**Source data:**
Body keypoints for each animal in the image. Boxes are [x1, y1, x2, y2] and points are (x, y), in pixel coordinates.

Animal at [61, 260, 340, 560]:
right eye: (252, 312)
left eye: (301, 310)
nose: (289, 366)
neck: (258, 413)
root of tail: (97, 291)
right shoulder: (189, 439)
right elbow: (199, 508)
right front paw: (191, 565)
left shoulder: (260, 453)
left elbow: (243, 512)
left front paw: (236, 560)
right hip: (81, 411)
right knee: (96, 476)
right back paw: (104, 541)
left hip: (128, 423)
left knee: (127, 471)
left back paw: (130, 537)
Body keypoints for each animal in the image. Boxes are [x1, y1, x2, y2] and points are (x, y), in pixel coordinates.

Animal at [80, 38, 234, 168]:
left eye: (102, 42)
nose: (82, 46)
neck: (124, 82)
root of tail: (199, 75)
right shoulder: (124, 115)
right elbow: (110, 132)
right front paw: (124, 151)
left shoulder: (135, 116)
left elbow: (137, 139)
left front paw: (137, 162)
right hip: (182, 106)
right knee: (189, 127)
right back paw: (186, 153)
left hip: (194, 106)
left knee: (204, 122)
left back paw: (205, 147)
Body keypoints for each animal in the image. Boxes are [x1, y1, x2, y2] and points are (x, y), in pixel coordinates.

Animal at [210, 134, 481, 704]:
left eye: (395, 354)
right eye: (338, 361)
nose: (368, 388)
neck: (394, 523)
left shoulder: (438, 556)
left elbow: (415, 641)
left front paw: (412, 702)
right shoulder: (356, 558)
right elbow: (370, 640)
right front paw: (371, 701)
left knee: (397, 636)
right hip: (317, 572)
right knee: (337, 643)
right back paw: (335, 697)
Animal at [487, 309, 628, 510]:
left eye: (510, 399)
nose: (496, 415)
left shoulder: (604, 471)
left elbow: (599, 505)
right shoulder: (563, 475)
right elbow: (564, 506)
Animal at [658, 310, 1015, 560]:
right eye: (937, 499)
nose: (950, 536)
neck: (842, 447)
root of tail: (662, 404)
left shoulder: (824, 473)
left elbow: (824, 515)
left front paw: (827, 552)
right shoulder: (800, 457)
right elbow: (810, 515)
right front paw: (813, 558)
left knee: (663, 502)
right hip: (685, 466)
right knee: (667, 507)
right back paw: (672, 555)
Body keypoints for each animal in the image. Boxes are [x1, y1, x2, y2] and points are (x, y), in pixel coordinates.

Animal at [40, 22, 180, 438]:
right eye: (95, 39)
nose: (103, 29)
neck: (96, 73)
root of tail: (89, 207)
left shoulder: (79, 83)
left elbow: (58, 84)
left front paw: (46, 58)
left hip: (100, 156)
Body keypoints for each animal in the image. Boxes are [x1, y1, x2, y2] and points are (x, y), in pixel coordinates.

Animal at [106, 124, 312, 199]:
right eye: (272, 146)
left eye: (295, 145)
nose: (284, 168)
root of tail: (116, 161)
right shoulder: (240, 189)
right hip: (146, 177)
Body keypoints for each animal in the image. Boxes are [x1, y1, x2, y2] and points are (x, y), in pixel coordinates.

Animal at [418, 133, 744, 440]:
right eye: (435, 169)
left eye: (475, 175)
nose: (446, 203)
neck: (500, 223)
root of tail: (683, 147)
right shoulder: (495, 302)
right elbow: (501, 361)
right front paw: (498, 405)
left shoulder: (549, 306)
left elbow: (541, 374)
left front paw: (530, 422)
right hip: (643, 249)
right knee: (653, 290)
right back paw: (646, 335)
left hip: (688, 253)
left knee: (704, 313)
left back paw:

**TRY IT:** Repeat exactly the lines of the data from the first one through the line with "right shoulder: (124, 115)", both of them included.

**SOLVED EXERCISE:**
Body keypoints for each animal in the image. Boxes are [x1, y1, x2, y2] and points are (x, y), in pixel coordinates.

Animal at [61, 260, 340, 560]:
right eye: (252, 312)
left eye: (301, 310)
nose: (289, 366)
neck: (258, 413)
root of tail: (97, 291)
right shoulder: (189, 439)
right elbow: (199, 508)
right front paw: (191, 565)
left shoulder: (260, 453)
left elbow: (243, 512)
left front paw: (236, 560)
right hip: (81, 411)
right knee: (96, 476)
right back paw: (104, 541)
left hip: (128, 423)
left knee: (127, 471)
left back paw: (130, 537)
Body keypoints for each animal in the image. Boxes are [x1, y1, x2, y2] and points are (x, y), in pixel coordinates.

Animal at [80, 38, 234, 168]:
left eye: (102, 42)
nose: (82, 46)
neck: (124, 82)
root of tail: (199, 75)
right shoulder: (124, 115)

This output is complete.